* _What is expected_
Rewrite every line of the records below, changing "common name" to "vernacular name" each time it appears and leaving everything else as it is.

* _The data_
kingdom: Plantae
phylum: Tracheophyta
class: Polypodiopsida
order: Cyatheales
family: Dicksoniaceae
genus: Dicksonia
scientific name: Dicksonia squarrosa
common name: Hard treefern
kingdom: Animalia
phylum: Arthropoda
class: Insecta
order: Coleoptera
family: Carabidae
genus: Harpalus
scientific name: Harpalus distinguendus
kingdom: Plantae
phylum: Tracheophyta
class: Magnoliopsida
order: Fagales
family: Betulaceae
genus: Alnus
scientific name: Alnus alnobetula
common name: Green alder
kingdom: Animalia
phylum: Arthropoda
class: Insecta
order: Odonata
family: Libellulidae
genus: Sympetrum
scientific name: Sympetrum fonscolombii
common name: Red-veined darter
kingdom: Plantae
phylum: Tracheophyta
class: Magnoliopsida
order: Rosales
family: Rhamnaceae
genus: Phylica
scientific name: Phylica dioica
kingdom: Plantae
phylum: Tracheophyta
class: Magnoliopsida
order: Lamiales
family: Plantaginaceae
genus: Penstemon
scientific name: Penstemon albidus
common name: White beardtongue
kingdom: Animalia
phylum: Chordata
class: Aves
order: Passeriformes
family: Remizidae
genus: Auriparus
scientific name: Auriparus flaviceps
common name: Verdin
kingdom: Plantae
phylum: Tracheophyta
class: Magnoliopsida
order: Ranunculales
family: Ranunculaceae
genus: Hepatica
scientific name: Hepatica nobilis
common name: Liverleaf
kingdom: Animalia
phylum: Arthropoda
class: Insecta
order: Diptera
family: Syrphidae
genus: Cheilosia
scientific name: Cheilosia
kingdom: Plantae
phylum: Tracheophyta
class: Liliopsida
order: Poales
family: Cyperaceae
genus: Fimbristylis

* _Answer for the task_
kingdom: Plantae
phylum: Tracheophyta
class: Polypodiopsida
order: Cyatheales
family: Dicksoniaceae
genus: Dicksonia
scientific name: Dicksonia squarrosa
vernacular name: Hard treefern
kingdom: Animalia
phylum: Arthropoda
class: Insecta
order: Coleoptera
family: Carabidae
genus: Harpalus
scientific name: Harpalus distinguendus
kingdom: Plantae
phylum: Tracheophyta
class: Magnoliopsida
order: Fagales
family: Betulaceae
genus: Alnus
scientific name: Alnus alnobetula
vernacular name: Green alder
kingdom: Animalia
phylum: Arthropoda
class: Insecta
order: Odonata
family: Libellulidae
genus: Sympetrum
scientific name: Sympetrum fonscolombii
vernacular name: Red-veined darter
kingdom: Plantae
phylum: Tracheophyta
class: Magnoliopsida
order: Rosales
family: Rhamnaceae
genus: Phylica
scientific name: Phylica dioica
kingdom: Plantae
phylum: Tracheophyta
class: Magnoliopsida
order: Lamiales
family: Plantaginaceae
genus: Penstemon
scientific name: Penstemon albidus
vernacular name: White beardtongue
kingdom: Animalia
phylum: Chordata
class: Aves
order: Passeriformes
family: Remizidae
genus: Auriparus
scientific name: Auriparus flaviceps
vernacular name: Verdin
kingdom: Plantae
phylum: Tracheophyta
class: Magnoliopsida
order: Ranunculales
family: Ranunculaceae
genus: Hepatica
scientific name: Hepatica nobilis
vernacular name: Liverleaf
kingdom: Animalia
phylum: Arthropoda
class: Insecta
order: Diptera
family: Syrphidae
genus: Cheilosia
scientific name: Cheilosia
kingdom: Plantae
phylum: Tracheophyta
class: Liliopsida
order: Poales
family: Cyperaceae
genus: Fimbristylis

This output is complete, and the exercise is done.